How Does Boosting Affect Games?

What kind of game are you playing? Is winning the point of the game for most people? Are matches changed based on how much you win or lose? Do you get more rewards for winning, or better rewards for winning more often?

It’s hard for companies to get by with a game that has nothing but basic wins and losses. Gamers these days want to be able to track their progress, add things to their character or account, and feel like their gaming experience is evolving somehow.

When someone boosts a character, they could be throwing off multiple in-game systems. The biggest and most obvious downside of boosting is getting prestige that wasn’t earned, but consider a few other effects:

  • Ruining Matchmaking Balance

Matchmaking is the process of getting groups of similarly-skilled players together for an even match.

Matchmaking isn’t a perfected science. Even if the industry accepts a win:loss ratio as a good way to gauge a player’s ability, the algorithm or formula used to bring players together in a timely fashion doesn’t always work well.

When it works, the balance is thrown off even more by boosting. Players who aren’t skilled enough to earn their win:loss ratio will be placed on teams that expect competence. Those teams stand a great chance of losing and dropping their own rating, while the winners may move higher than they should.

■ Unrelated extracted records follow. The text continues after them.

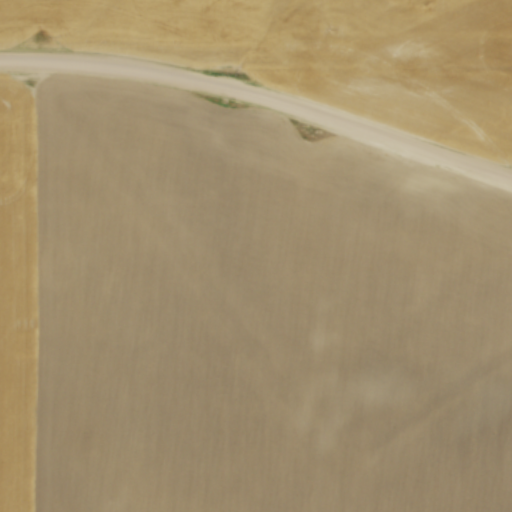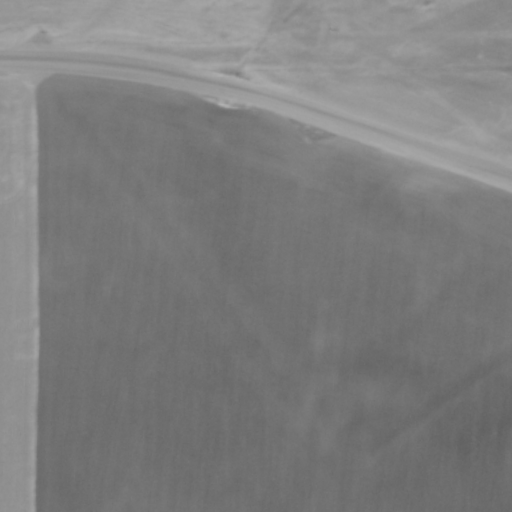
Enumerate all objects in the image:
crop: (321, 52)
road: (260, 98)
crop: (241, 313)
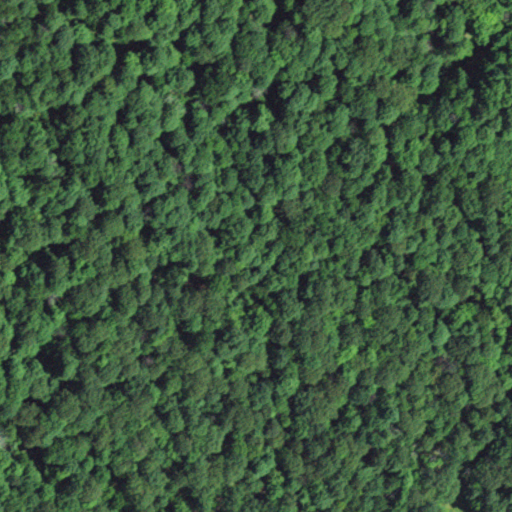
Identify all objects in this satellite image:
road: (507, 509)
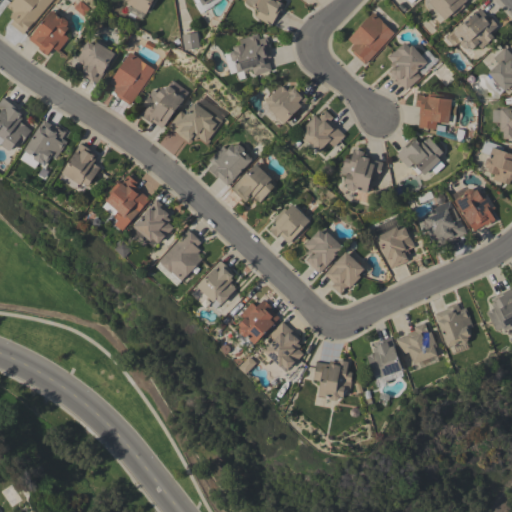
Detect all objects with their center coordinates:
building: (200, 1)
building: (410, 1)
road: (510, 1)
building: (138, 4)
building: (140, 4)
building: (203, 4)
building: (445, 6)
building: (446, 7)
building: (81, 8)
building: (264, 9)
building: (265, 9)
building: (24, 12)
building: (25, 12)
building: (433, 14)
road: (328, 21)
building: (474, 30)
building: (475, 30)
building: (49, 33)
building: (50, 33)
building: (368, 37)
building: (368, 38)
building: (189, 41)
building: (190, 41)
building: (250, 55)
building: (251, 55)
building: (93, 60)
building: (93, 61)
building: (404, 65)
building: (405, 65)
building: (502, 69)
building: (502, 69)
building: (129, 78)
building: (130, 78)
road: (341, 83)
building: (283, 102)
building: (285, 102)
building: (162, 103)
building: (161, 105)
building: (431, 111)
building: (435, 111)
building: (194, 121)
building: (195, 121)
building: (503, 121)
building: (9, 122)
building: (503, 122)
building: (10, 125)
building: (321, 131)
building: (321, 132)
building: (44, 142)
building: (43, 144)
building: (420, 154)
building: (420, 155)
building: (228, 162)
building: (227, 163)
building: (500, 164)
building: (500, 164)
building: (80, 166)
building: (79, 167)
building: (358, 171)
building: (360, 171)
building: (252, 185)
building: (252, 185)
building: (423, 197)
building: (124, 201)
building: (123, 202)
building: (474, 208)
building: (475, 208)
building: (153, 222)
building: (287, 223)
building: (288, 223)
building: (441, 223)
building: (153, 224)
building: (443, 225)
building: (394, 245)
building: (394, 246)
building: (122, 248)
road: (246, 248)
building: (320, 249)
building: (321, 249)
building: (181, 256)
building: (181, 256)
building: (342, 272)
building: (343, 272)
building: (213, 286)
building: (214, 286)
building: (501, 310)
building: (500, 311)
building: (256, 320)
building: (255, 321)
building: (453, 324)
building: (452, 325)
building: (416, 344)
building: (417, 344)
building: (282, 347)
building: (280, 350)
building: (383, 358)
building: (382, 359)
building: (331, 379)
building: (332, 379)
road: (100, 420)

Continued balance may be minuscule, but players with high skill can easily see the performance problems of a boosted player. In a similar kind of manipulation, it’s easy to see an over-skilled player on a new account if they play at peak performance.

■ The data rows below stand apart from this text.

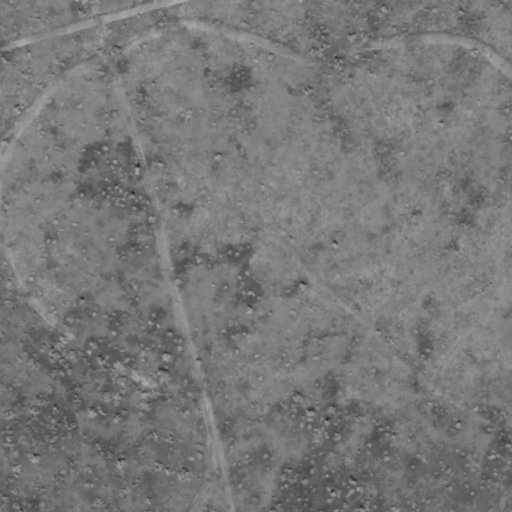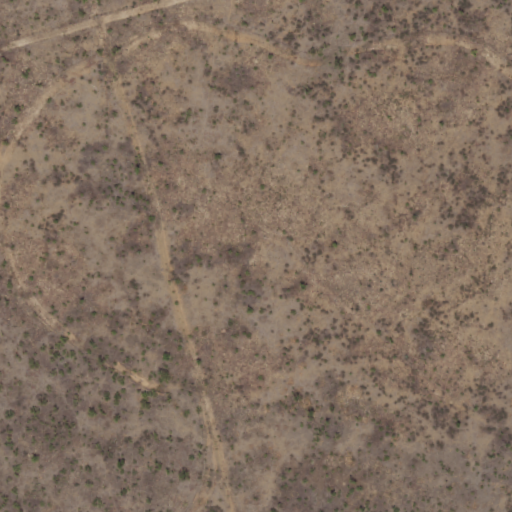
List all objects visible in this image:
road: (173, 259)
road: (386, 263)
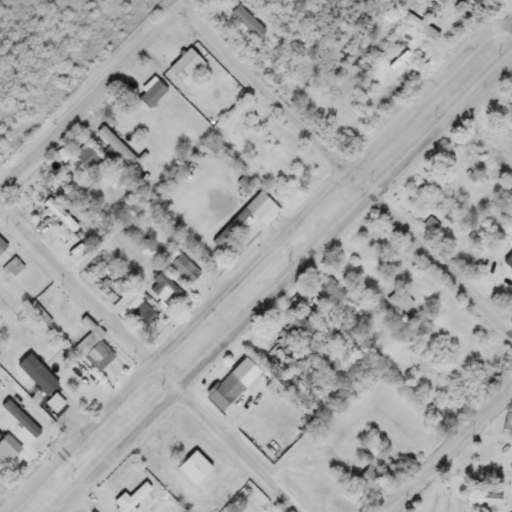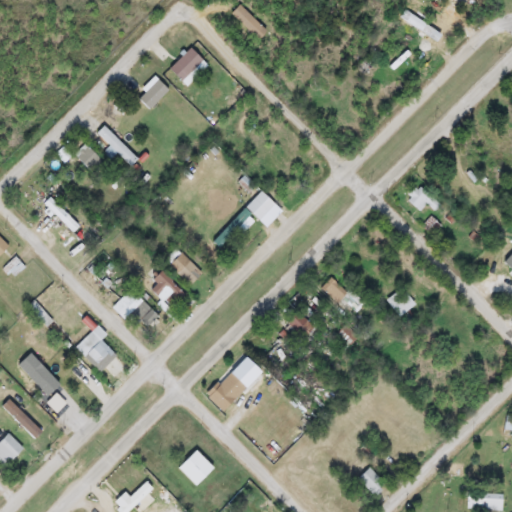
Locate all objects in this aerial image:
road: (179, 0)
building: (183, 64)
building: (183, 65)
road: (90, 92)
building: (151, 95)
building: (152, 95)
building: (113, 146)
building: (114, 147)
building: (86, 159)
building: (87, 160)
road: (347, 165)
building: (419, 199)
building: (420, 199)
building: (58, 214)
building: (59, 215)
building: (1, 246)
building: (1, 246)
road: (253, 257)
building: (182, 268)
building: (182, 268)
road: (282, 281)
building: (162, 290)
building: (162, 290)
building: (340, 297)
building: (341, 297)
road: (152, 357)
building: (227, 389)
building: (227, 389)
building: (506, 424)
building: (507, 425)
road: (446, 444)
building: (7, 449)
building: (7, 449)
building: (192, 468)
building: (192, 468)
building: (132, 498)
building: (133, 498)
building: (490, 504)
building: (490, 505)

  • Gaining Advantages From Rewards

Whether you’re playing a Massively Multiplayer Online Roleplaying Game (MMORPG) with player versus player (PVP) modes or a first-person shooter (FPS) with an in-game shop for better gear, you might be able to get better equipment by winning more often.

If the game delivers rewards for winning or better rewards for winners, boosted characters have a better chance of winning against people with similar skill. They may even be able to take down people at slightly better skill levels.

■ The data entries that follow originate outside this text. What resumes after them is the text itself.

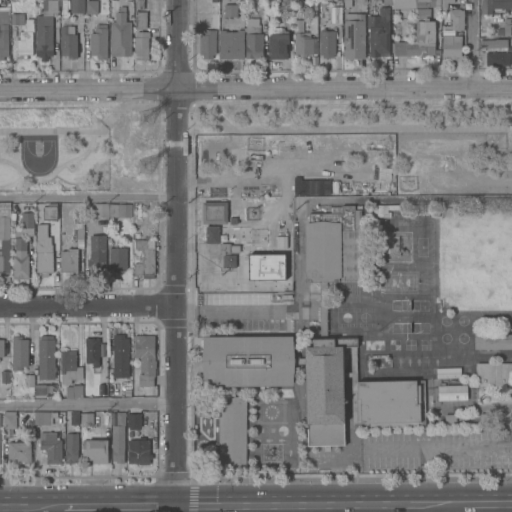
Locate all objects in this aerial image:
building: (382, 1)
building: (280, 3)
building: (347, 3)
building: (413, 3)
building: (445, 3)
building: (497, 3)
building: (138, 4)
building: (284, 4)
building: (51, 5)
building: (202, 5)
building: (270, 5)
building: (493, 5)
building: (75, 6)
building: (76, 6)
building: (91, 6)
building: (89, 7)
building: (229, 10)
building: (230, 10)
building: (335, 14)
building: (17, 18)
building: (456, 18)
building: (140, 19)
building: (455, 19)
building: (138, 20)
building: (313, 23)
building: (507, 26)
building: (417, 29)
building: (43, 30)
building: (379, 32)
building: (3, 33)
building: (4, 33)
building: (378, 33)
building: (120, 34)
building: (119, 35)
building: (43, 36)
building: (352, 36)
building: (354, 37)
building: (25, 38)
building: (252, 38)
building: (24, 39)
building: (302, 39)
building: (99, 41)
building: (66, 42)
building: (67, 42)
building: (278, 42)
building: (326, 42)
building: (417, 42)
building: (97, 43)
building: (205, 43)
building: (231, 43)
road: (469, 43)
building: (491, 43)
building: (141, 44)
building: (206, 44)
building: (277, 44)
building: (303, 44)
building: (325, 44)
building: (229, 45)
building: (140, 46)
building: (252, 46)
building: (451, 46)
building: (450, 47)
building: (497, 58)
building: (495, 59)
road: (256, 87)
road: (250, 132)
power tower: (147, 167)
building: (257, 187)
building: (310, 187)
road: (87, 196)
building: (101, 209)
building: (119, 209)
building: (111, 210)
road: (297, 211)
building: (48, 212)
building: (213, 212)
building: (214, 212)
building: (49, 213)
building: (27, 219)
building: (3, 220)
building: (25, 220)
building: (232, 220)
building: (79, 234)
building: (210, 234)
building: (211, 234)
building: (4, 238)
building: (281, 240)
building: (280, 242)
building: (333, 244)
building: (228, 248)
building: (42, 250)
building: (43, 250)
road: (173, 251)
building: (95, 252)
building: (97, 253)
building: (145, 257)
building: (19, 258)
building: (117, 258)
building: (20, 259)
building: (116, 259)
building: (143, 259)
building: (227, 260)
building: (228, 260)
building: (67, 261)
building: (69, 261)
building: (3, 262)
building: (265, 267)
road: (86, 306)
building: (323, 310)
building: (491, 341)
building: (493, 341)
building: (1, 347)
building: (0, 350)
building: (92, 350)
building: (92, 351)
building: (19, 352)
building: (18, 353)
building: (120, 355)
building: (119, 356)
building: (44, 357)
building: (46, 357)
building: (144, 358)
building: (145, 358)
building: (299, 359)
building: (247, 360)
building: (246, 361)
building: (69, 366)
building: (67, 367)
building: (352, 367)
building: (493, 373)
building: (492, 374)
building: (5, 376)
building: (29, 380)
building: (101, 388)
building: (110, 389)
building: (326, 389)
building: (41, 390)
building: (38, 391)
building: (72, 391)
building: (450, 391)
building: (71, 392)
building: (450, 393)
building: (323, 396)
building: (387, 402)
building: (388, 403)
road: (88, 404)
building: (43, 417)
building: (74, 417)
building: (40, 418)
building: (72, 418)
building: (86, 418)
building: (120, 418)
building: (9, 419)
building: (85, 419)
building: (467, 419)
building: (12, 420)
building: (133, 420)
building: (132, 421)
building: (231, 430)
building: (230, 431)
building: (116, 437)
building: (117, 443)
building: (49, 446)
building: (51, 446)
building: (71, 447)
road: (470, 447)
building: (69, 448)
road: (396, 448)
building: (95, 450)
building: (19, 451)
building: (93, 451)
building: (139, 451)
building: (17, 452)
building: (137, 452)
road: (428, 459)
road: (428, 484)
road: (470, 498)
road: (214, 502)
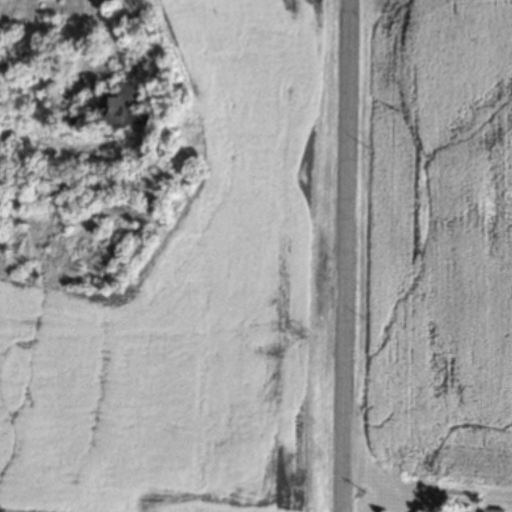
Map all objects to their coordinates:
building: (118, 106)
crop: (438, 240)
road: (344, 256)
crop: (191, 307)
building: (493, 510)
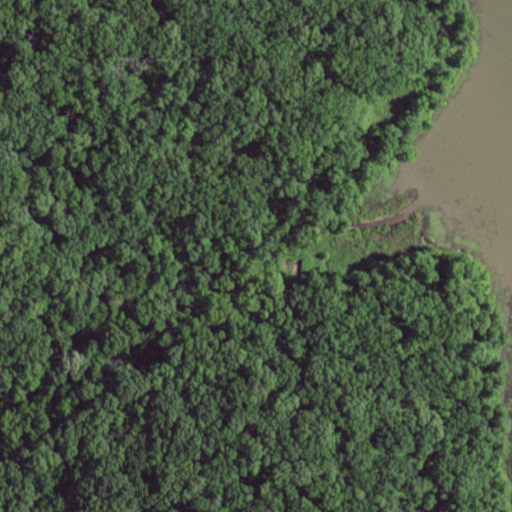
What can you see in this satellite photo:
road: (316, 315)
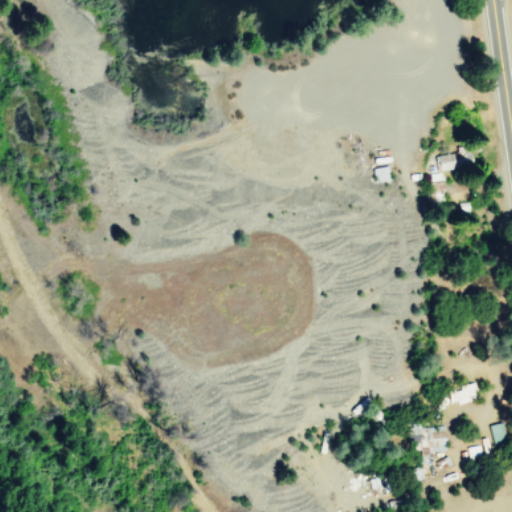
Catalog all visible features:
road: (502, 66)
building: (451, 160)
building: (495, 433)
building: (427, 444)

This often starts a discussion about skill, and often talks about how a highly-skilled player could win regardless of differences in equipment or character power points. While possibly true, the bigger truth is that there are more people at average skill levels that have a distorted game.

The intended gear, point systems, and general progression of the game becomes distorted. While some may reject the Skinner Box state of some games, people who enjoy being rewarded with items that matter are still entitled to their method of entertainment–especially since that’s what the game designers intended.

  • Throwing Off In-Game Economies

Similar to the previous issue about imbalanced rewards, what happens if boosted characters can sell their rewards to others?

In many games farming is the act of doing repetitive content. In MMORPG games, this is done to make money by receiving and selling equipment, crafting materials, other special items in a game marketplace, or directly earning in-game currency.

Boosted players add additional farmers to higher tiers of content. Higher-level content often yields better items for sale and more direct currency.

In PVP games, this isn’t always a direct method of payout outside of earning game skins to sell. In games such as World of Warcraft, Rift, and Guild Wars 2, you could technically be boosted in PVP content at lower level, but still competitive battles.

These players could then farm materials at higher levels, but to the same results as the previous example. Most games that have the ability to throw a game or boost PVP rankings will have fewer rewards that can be traded throughout the game at large.

Boosting a character is sometimes against game rules, and can be immoral if it circumvents the fun, honor, and good nature of friendly competition. At the same time, games that lack a fun “journey” of sorts–or games that have an easily manipulated leveling system–have opened up the floor for boosting with little or no consequences.

Ethical or not, boosting continues to be a challenge for gamers and game companies alike. True tests of skill at endgame can set the professionals apart from the newbies, but what if a naturally talented player boosts their way to the top?